The Jardwadjali language was mutually intelligible with Djab wurrung, with which it shared shares 90 percent of common vocabulary. Sub-dialects include Jagwadjali, Mardidjali, and Nundadjali.
Norman Tindale located the Jardwadjali at Horsham and the Upper Wimmera River. Their land, he states, extended over 3,500 sq. miles, reaching southwards to the Morton Plains and Grampians. The western borders lay as far as Mount Arapiles and Mount Talbot, while their eastern frontier went beyond Glenorchy and Stawell. They went north as far as around Warracknabeal and Lake Buloke. He also adds that by the time white colonization began, they had penetrated south almost to Casterton and Hamilton.
The Jardwadjali were divided into several hordes.
Lake Buloke was used as the site where several tribes travelled joined the Jardwadjali in order to conduct ceremonies.

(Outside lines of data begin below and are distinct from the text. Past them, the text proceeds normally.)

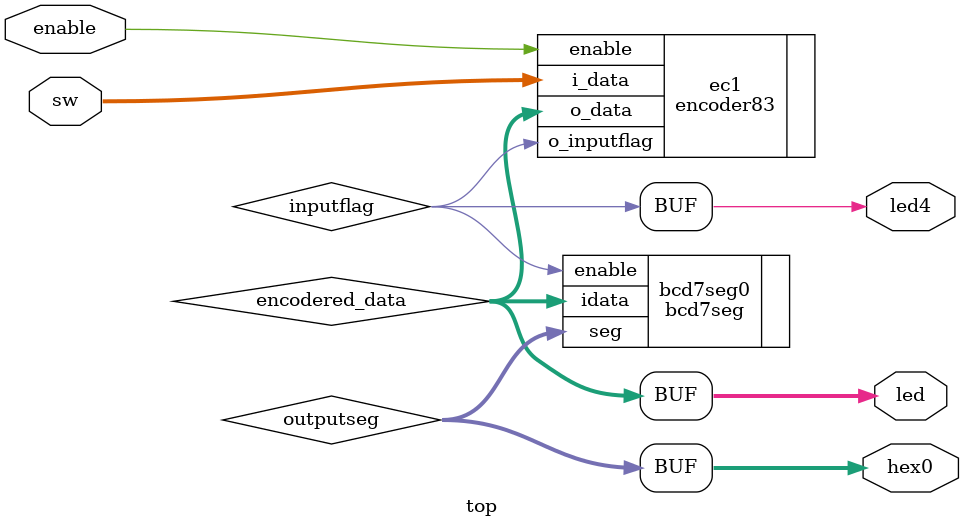
<source format=v>
module top (
	input 	[7:0]	sw,
	input			enable,

	output	[2:0]	led,
	output			led4,
	output	[7:0]	hex0
);

wire [2:0] 	encodered_data;
wire		inputflag;
wire [7:0]	outputseg;

encoder83 ec1 (
	.i_data			(sw),
	.enable			(enable),
	
	.o_data			(encodered_data),
	.o_inputflag	(inputflag)
);

assign led 	= encodered_data;
assign led4 = inputflag;

bcd7seg bcd7seg0 (
	.idata	(encodered_data),
	.enable	(inputflag),

	.seg	(outputseg)
);

assign hex0	= outputseg;

endmodule

</source>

It was originally thought that areas of traditional Jardwadjali land showed signs of human occupation dating back no more than 5,000 years. Recent research has established a longer timeframe, from the late Pleistocene to the Holocene, where the record of habitation becomes much richer. Archaeological evidence of occupation in Gariwerd many thousands of years before the last ice-age. One site in the Victoria Range (Billawin Range) has been dated from 22,000 years ago.